Some people—at least 17, UPI reported—tried to make Fabbrini’s nightmare come true, claiming they had taken ill from tainted toppings. His neighbors, though, rallied in support. One local fan, anticipating Fabbrini’s bankruptcy fears, offered to put some stock up for collateral if it became necessary to save his business. A bank teller told Fabbrini that a nearby priest was leading prayers for him.
Besides the governor, dozens of community leaders attended the funeral, including Chamber of Commerce members and bank presidents. “It sorta makes you goose pimples about America,” Fabbrini said to the UPI reporter. Governor Milliken later called Fabbrini “an example for all of us.” The article’s subhead, mincing no words, was “Immigrant Offered Help.”
In the end though, Fabbrini’s dramatic action was all for naught. In the two weeks between the recall and the funeral, the pizzas were let off the hook: Their mushrooms were untainted after all. The mice that died after eating them had apparently succumbed not to botulism, but to some other mouse malady. (“I think it was indigestion,” Fabbrini told the Associated Press. “Maybe they didn’t like my pizza.”)

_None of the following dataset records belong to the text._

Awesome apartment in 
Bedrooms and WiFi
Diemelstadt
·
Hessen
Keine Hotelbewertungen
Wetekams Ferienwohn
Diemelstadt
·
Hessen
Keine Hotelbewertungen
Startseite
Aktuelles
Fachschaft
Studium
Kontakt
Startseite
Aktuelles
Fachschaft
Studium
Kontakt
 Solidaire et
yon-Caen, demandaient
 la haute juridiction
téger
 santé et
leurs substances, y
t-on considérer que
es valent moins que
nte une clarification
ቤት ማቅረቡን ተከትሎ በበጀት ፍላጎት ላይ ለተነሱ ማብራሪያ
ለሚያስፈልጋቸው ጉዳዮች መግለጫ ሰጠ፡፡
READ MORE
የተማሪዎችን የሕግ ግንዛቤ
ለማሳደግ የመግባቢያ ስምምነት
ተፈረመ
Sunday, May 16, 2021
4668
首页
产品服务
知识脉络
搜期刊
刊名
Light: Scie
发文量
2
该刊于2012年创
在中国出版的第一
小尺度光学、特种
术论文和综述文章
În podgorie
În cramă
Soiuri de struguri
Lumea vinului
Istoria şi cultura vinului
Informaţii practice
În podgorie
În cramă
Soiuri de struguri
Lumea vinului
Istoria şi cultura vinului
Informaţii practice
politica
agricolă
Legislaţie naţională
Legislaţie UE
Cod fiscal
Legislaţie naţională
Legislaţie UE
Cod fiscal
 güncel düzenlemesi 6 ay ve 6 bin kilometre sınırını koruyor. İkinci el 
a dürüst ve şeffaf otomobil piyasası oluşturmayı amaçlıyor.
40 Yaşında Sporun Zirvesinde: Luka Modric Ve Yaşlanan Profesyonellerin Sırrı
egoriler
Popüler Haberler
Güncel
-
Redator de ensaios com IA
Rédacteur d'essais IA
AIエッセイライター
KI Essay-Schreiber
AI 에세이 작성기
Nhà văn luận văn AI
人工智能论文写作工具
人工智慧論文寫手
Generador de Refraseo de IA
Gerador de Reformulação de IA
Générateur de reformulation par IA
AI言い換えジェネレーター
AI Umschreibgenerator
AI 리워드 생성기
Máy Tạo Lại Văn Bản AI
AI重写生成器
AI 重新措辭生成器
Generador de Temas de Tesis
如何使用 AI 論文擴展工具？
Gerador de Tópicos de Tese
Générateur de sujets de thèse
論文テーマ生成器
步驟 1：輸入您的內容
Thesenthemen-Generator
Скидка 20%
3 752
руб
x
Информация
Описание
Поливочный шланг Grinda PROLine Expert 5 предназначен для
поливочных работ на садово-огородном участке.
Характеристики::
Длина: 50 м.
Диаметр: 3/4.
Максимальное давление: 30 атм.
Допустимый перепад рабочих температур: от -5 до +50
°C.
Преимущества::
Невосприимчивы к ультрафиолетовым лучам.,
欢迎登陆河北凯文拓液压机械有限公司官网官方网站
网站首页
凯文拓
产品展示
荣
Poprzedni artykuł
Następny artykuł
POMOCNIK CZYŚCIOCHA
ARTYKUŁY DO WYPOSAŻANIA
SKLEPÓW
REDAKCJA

Fabbrini’s sales took a bit of a dive—the pies buried at the funeral cost him about $30,000. According to legal documents, he lost even more money bringing new flavors to market, because his customers lost trust in mushrooms. But his business survived, and the tale of the Great Michigan Pizza Funeral harbors one final twist. Those legal documents only exist because, a few days before the burial, Fabbrini sued the canning company for a million dollars, and won a good chunk of it—an all-American ending to an all-American story.
This story was updated, with minor edits, on October 21, 2020.